If you notice any or all of these, then you should schedule an appointment with your dentist without delay. Gingivitis can present asymptomatically, so if you have symptoms, your disease may have escalated to a more advanced stage.

What Specific Facts Should I Know About Periodontal Disease?

Gingivitis is the first stage of periodontal disease. When gingivitis isn’t treated, then it will develop into a more serious disease called periodontitis, and then advanced periodontitis. You’ll develop pockets between your teeth and food particles and bacteria will accumulate in the pockets and cause more severe infection. Gradually, the ligaments that hold your gums will be destroyed as will your jawbone and your facial structure. You’ll lose all your teeth and your only option at this point is reconstructive dental procedures that are both costly and painful. It’s easier and cheaper to brush and floss regularly.

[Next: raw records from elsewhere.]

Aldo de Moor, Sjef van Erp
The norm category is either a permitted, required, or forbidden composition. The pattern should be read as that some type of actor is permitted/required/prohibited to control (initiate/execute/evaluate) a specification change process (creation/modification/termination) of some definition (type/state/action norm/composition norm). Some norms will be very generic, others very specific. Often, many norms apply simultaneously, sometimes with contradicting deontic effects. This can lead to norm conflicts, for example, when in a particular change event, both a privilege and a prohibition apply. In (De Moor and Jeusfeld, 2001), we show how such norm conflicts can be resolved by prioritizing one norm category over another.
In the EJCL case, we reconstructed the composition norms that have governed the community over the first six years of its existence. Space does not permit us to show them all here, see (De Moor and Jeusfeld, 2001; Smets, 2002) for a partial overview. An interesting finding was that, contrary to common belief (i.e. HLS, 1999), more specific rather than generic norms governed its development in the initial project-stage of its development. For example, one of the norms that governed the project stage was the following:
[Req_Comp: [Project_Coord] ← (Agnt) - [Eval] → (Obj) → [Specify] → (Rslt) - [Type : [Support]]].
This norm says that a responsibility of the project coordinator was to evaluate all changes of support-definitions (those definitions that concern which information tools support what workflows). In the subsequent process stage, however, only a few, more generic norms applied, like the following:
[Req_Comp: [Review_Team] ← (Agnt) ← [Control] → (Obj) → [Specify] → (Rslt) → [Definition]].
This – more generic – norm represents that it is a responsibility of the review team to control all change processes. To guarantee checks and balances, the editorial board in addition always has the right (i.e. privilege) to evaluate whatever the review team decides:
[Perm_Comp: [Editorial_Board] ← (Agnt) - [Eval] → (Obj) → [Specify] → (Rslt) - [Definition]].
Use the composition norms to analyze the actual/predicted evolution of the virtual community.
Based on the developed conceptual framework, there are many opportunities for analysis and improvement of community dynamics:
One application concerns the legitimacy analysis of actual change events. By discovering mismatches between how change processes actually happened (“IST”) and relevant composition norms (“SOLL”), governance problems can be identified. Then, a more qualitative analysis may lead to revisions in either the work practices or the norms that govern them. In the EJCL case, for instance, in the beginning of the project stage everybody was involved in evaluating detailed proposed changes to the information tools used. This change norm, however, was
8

Most people develop chronic periodontitis. However, aggressive periodontitis can occur in otherwise healthy individuals. It’s an aggressive disease that will quickly destroy your gums, jawbone, and teeth. Necrotizing periodontitis occurs most commonly in those with compromised immunity and it causes the death of the cells in the gum tissues and jawbone.

Is Gum Disease Preventable?

Gum disease is entirely preventable, as is the damage and destruction it causes by following these tips:

  • Eat a healthy diet that’s low in processed and refined foods, especially carbohydrates and sugars
  • Maintain good hydration
  • Brush at least twice daily, and especially just before bedtime
  • Floss at least once daily, preferably just before bedtime
  • Use an antibacterial mouthwash after brushing and flossing
  • Use an ADA-approved toothpaste, toothbrush, and mouthwash

Taking good care of your teeth and gums will provide you a lifetime of benefits both physical and dental, so start today with your good oral hygiene program.